Mining Patents in the Cloud (part 2): Amazon Web Services

15th June 2012

| james-siddle

Introduction

In part one of this series of articles on SureChem’s text mining process, we described the different processing steps required to extract searchable chemistry from patent documents. In part two below, we describe how the pipeline is implemented using different cloud services provided by Amazon.

To implement the text mining process described previously, we use Java-based processes integrated using Amazon Web Services (AWS) technologies. AWS provides compute power via Elastic Compute Cloud (EC2), message queueing via the Simple Queueing Service (SQS), data storage via the Simple Storage Service (S3), and metrics via CloudWatch. We also use greylog2 for low level logging. SureChemOpen code is Java-based primarily because many of our third-party dependencies are only available as Java libraries. One consequence of this is that interaction with AWS services is easily achieved using the AWS Java SDK.

The pipeline itself consists of many independent tasks running on several EC2 nodes that communicate via SQS and S3, with monitoring provided by CloudWatch and greylog2. Below, we’ll describe each of the major cloud technologies, and the role they play in the pipeline.

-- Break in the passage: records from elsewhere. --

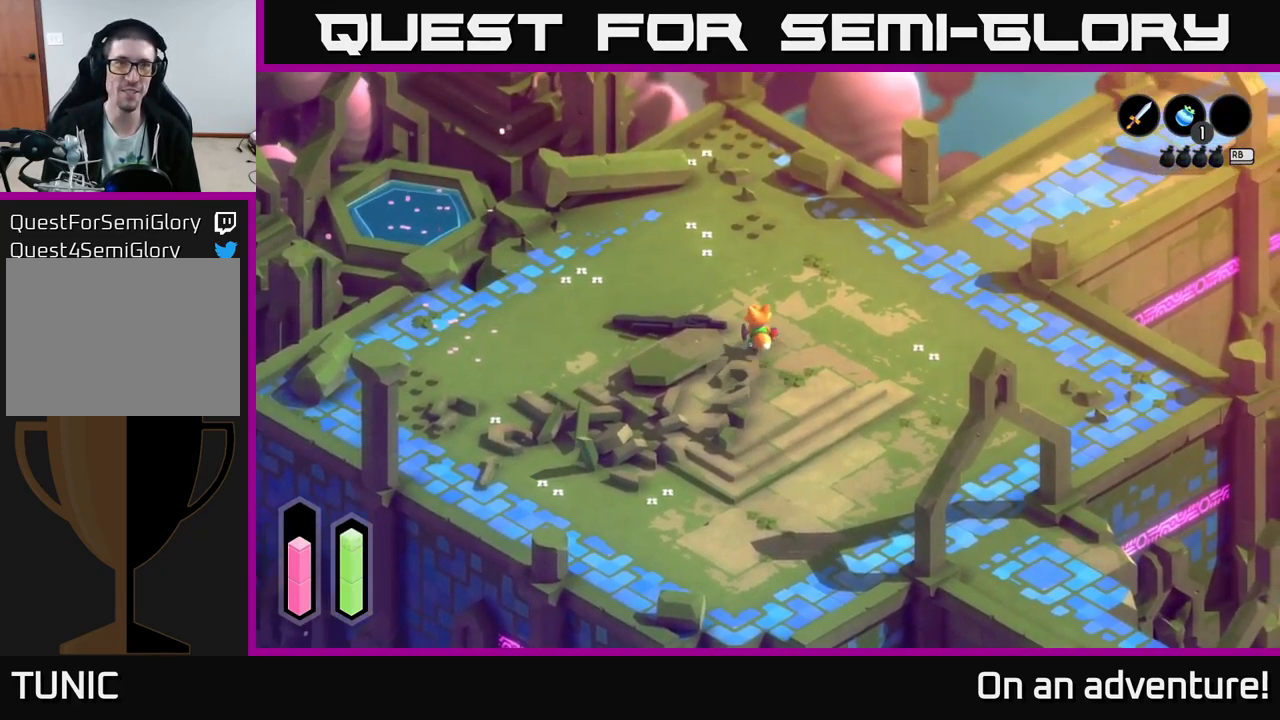
{"buttons": [], "left_stick": "center", "right_stick": "center", "events": [[400, "left_stick", "center"], [467, "A", "up"]]}
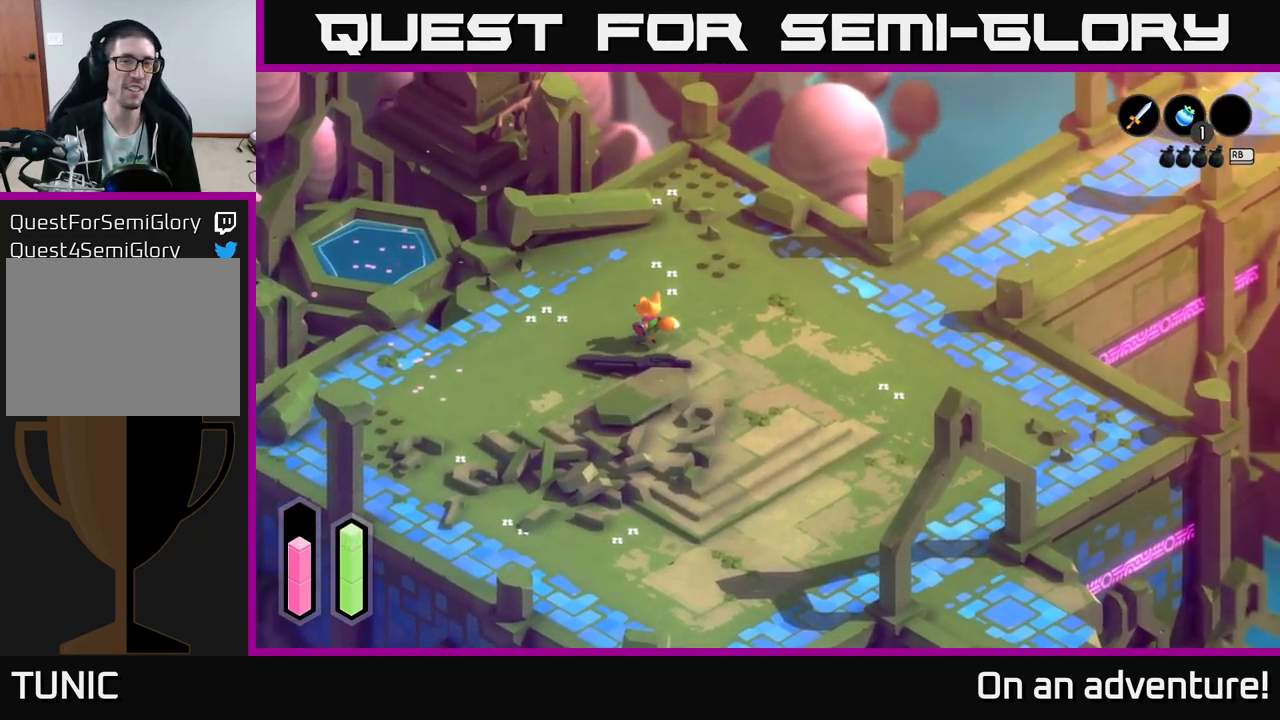
{"buttons": ["A"], "left_stick": "down-right", "right_stick": "center", "events": [[17, "left_stick", "down-left"], [417, "left_stick", "down-right"], [450, "A", "down"]]}
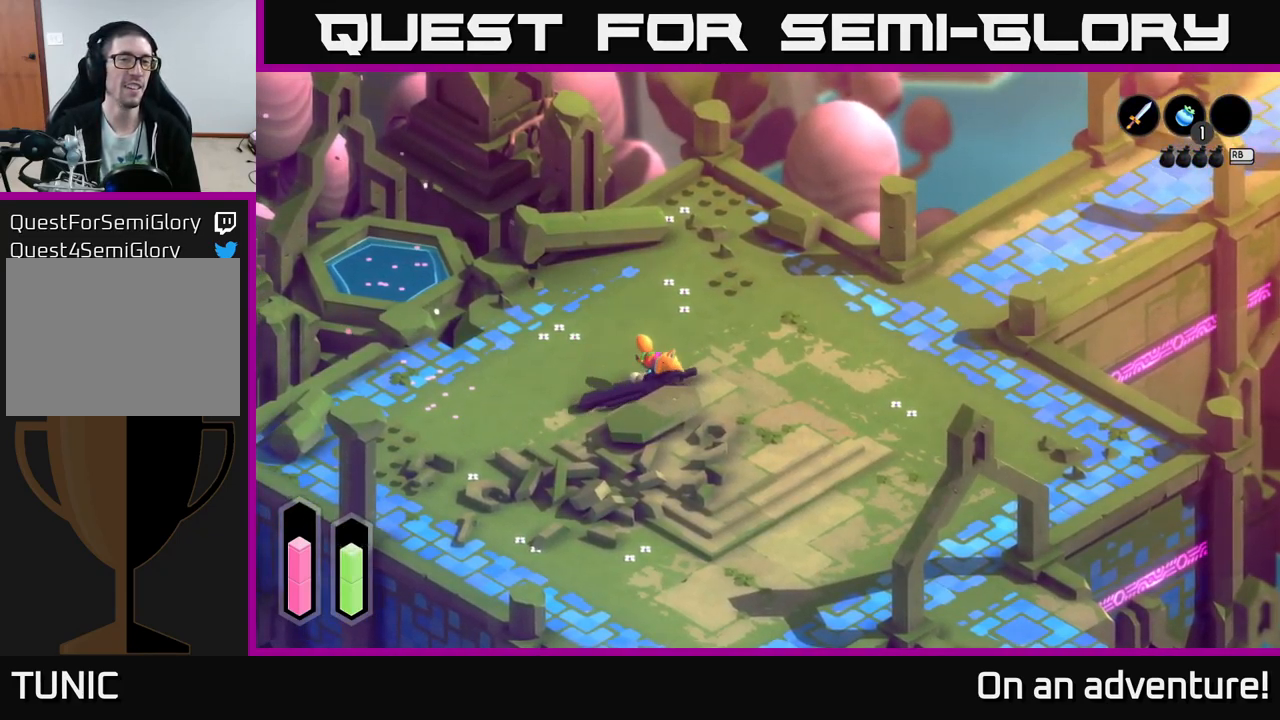
{"buttons": [], "left_stick": "center", "right_stick": "center", "events": [[84, "left_stick", "center"], [184, "A", "up"]]}
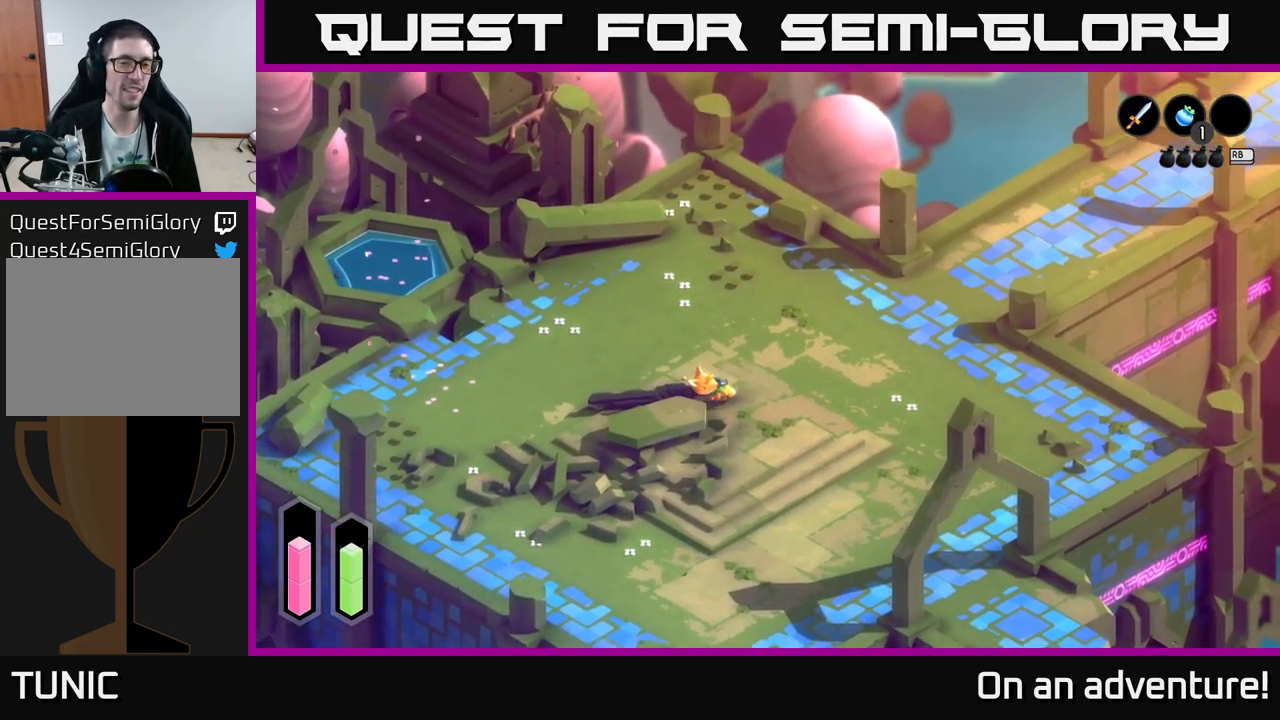
{"buttons": [], "left_stick": "center", "right_stick": "center", "events": [[50, "left_stick", "down-left"], [184, "left_stick", "left"], [300, "left_stick", "center"]]}
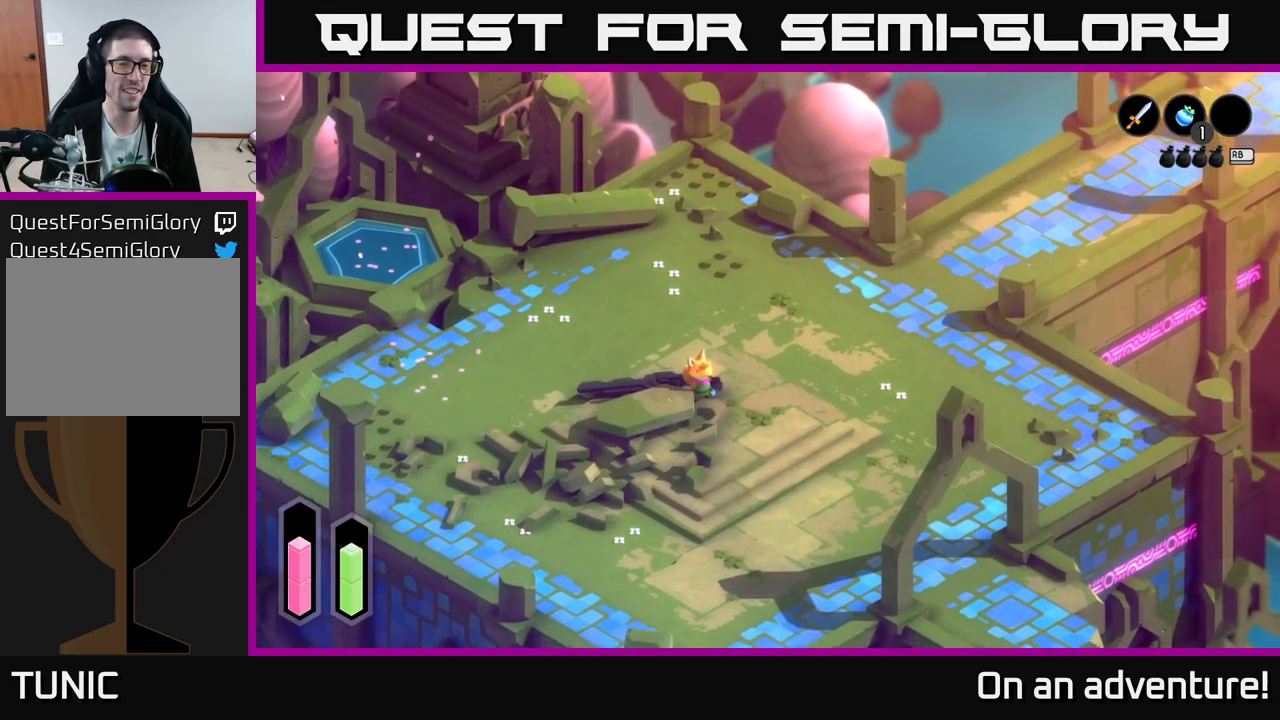
{"buttons": ["A"], "left_stick": "up-right", "right_stick": "center", "events": [[384, "left_stick", "up-right"], [434, "A", "down"]]}
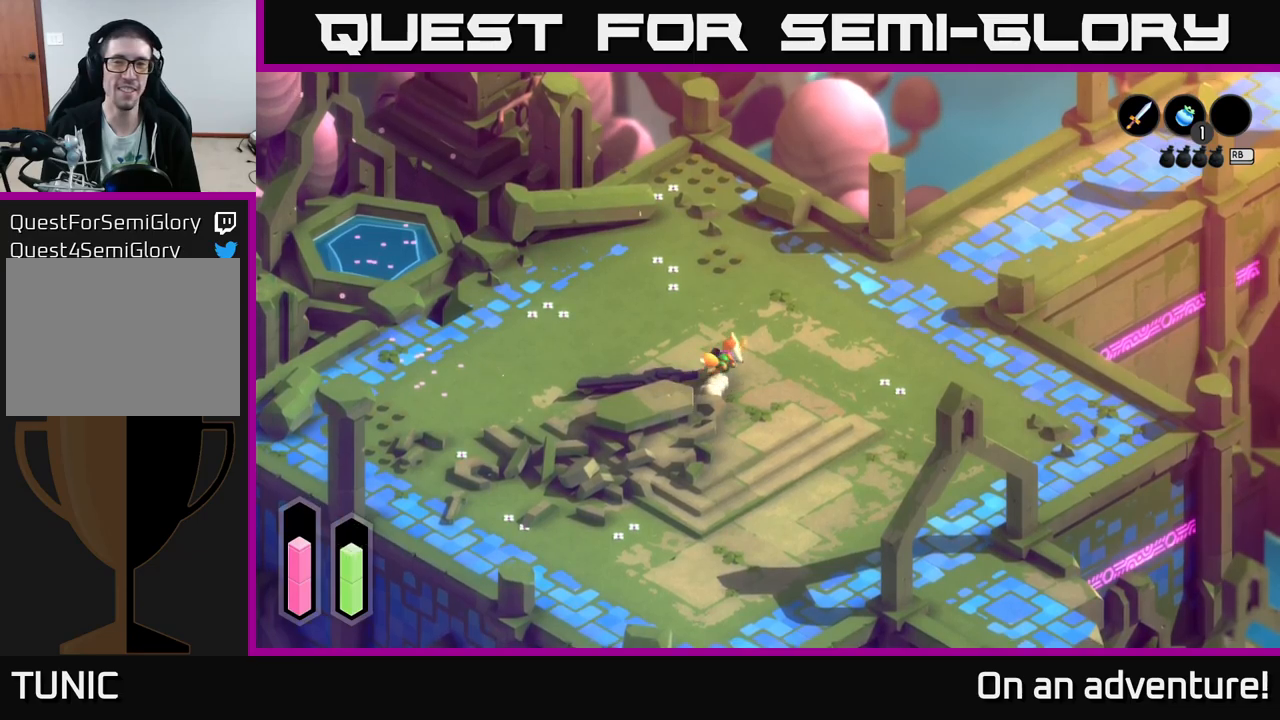
{"buttons": ["A"], "left_stick": "up-right", "right_stick": "center", "events": []}
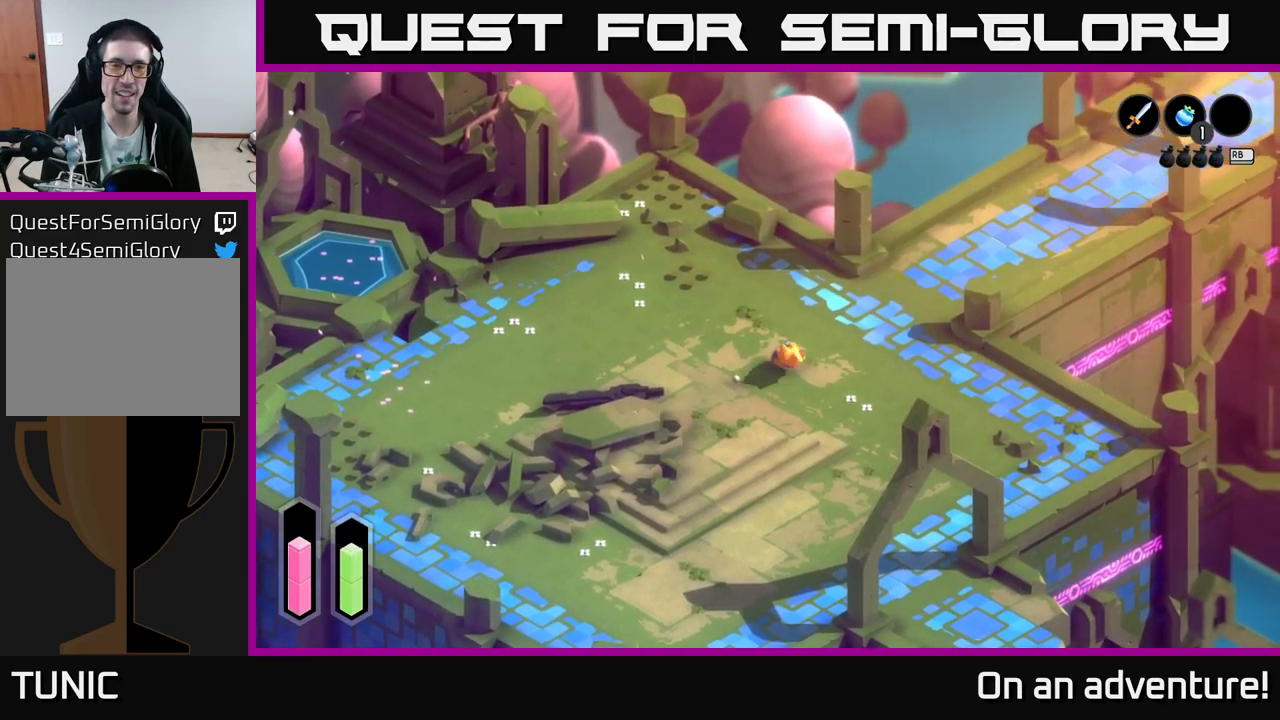
{"buttons": ["A"], "left_stick": "up-right", "right_stick": "center", "events": []}
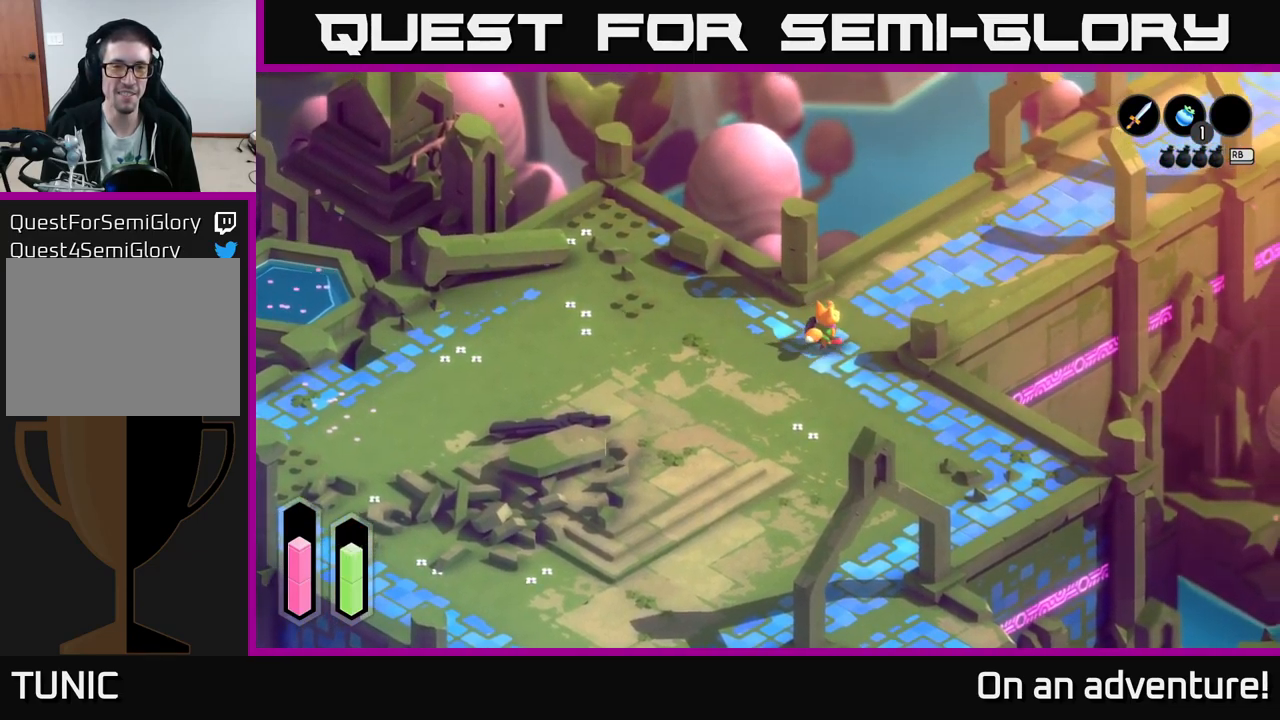
{"buttons": ["A"], "left_stick": "up-right", "right_stick": "center", "events": []}
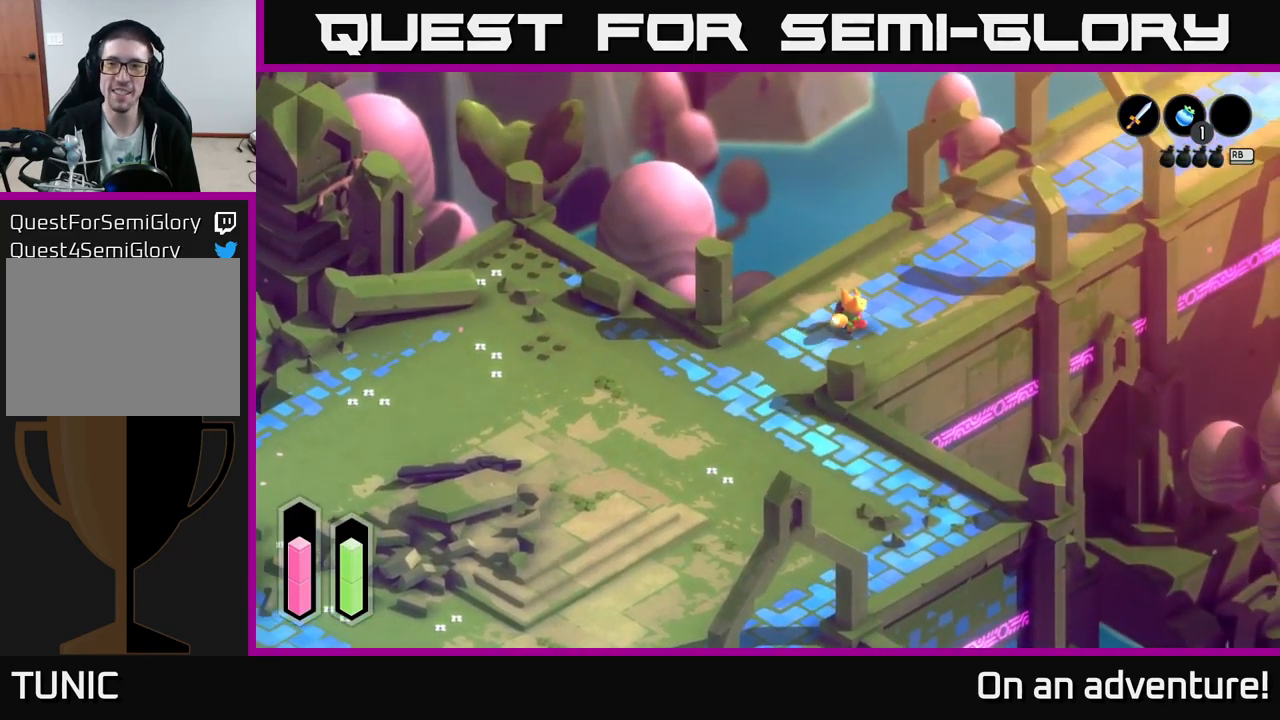
{"buttons": ["A"], "left_stick": "up-right", "right_stick": "center", "events": []}
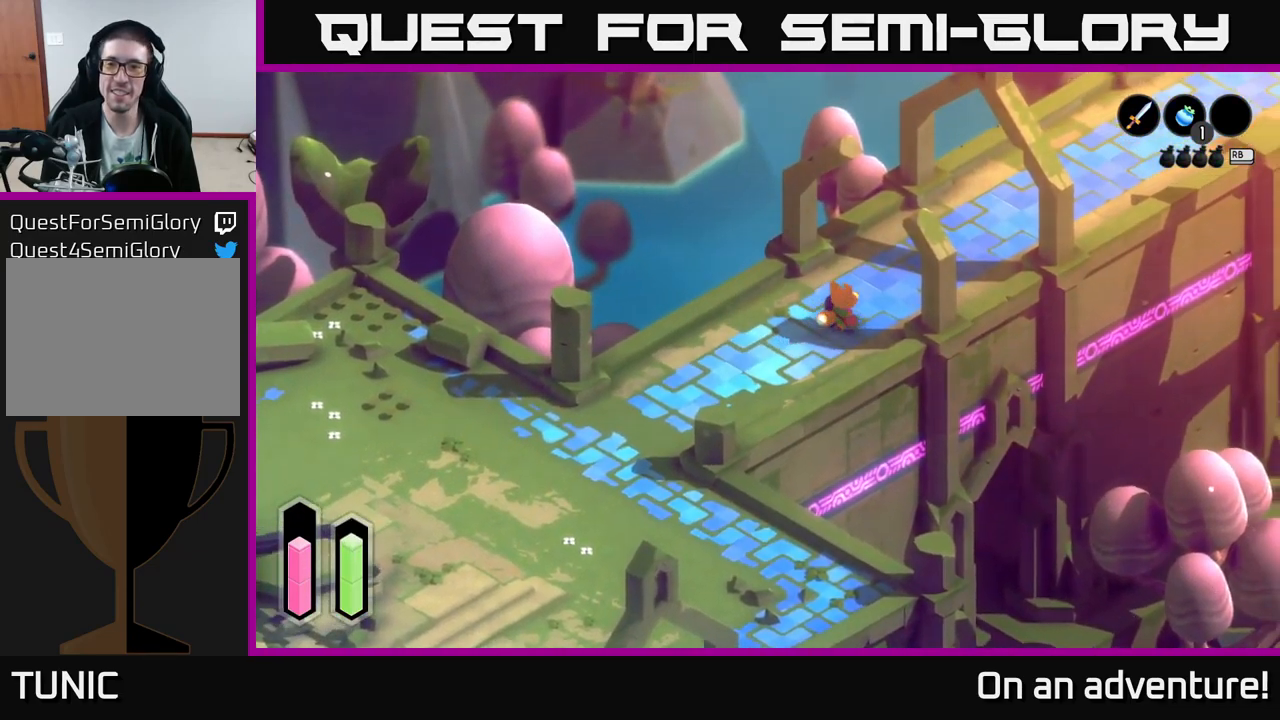
{"buttons": ["A"], "left_stick": "up-right", "right_stick": "center", "events": []}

Elastic Compute Cloud (EC2) Nodes

EC2 nodes provide the computing power for the pipeline. Each node hosts one or more Java Virtual Machine instances, each of which runs one or more tasks such as text annotation, name to structure conversion, etc. The number of JVM instances and the tasks they host is controlled via configuration files, which can be modified depending on workload. We use a combination of foreman and an in-house task management framework written in Java to manage which tasks are running in which processes.

Currently we have just one standard configuration, which has been fine-tuned for performance on a single type of processing node to make optimal use of a particular quantity of memory and CPU resource. We’re working on an automated configuration mechanism which will add or remove task instances or EC2 nodes depending on workload, the chef automation framework helps with this.

Simple Queuing Service

SQS provides the queuing mechanism for units of work. Each task in our pipeline is associated with a particular queue, from which it reads messages that describe units of work to perform. For example a message may indicate that a particular document should be annotated, a name be converted into structures, or a chemical structure standardized and stored in a central database.

The result of performing a particular unit of work is some combination of database writes, S3 writes, and new messages on “downstream” queues. Once a task has read a message, SQS locks it for a certain amount of time to allow the task to perform the unit of work – this ensures that other tasks reading from the same queue won’t read the same message, and perform the same work.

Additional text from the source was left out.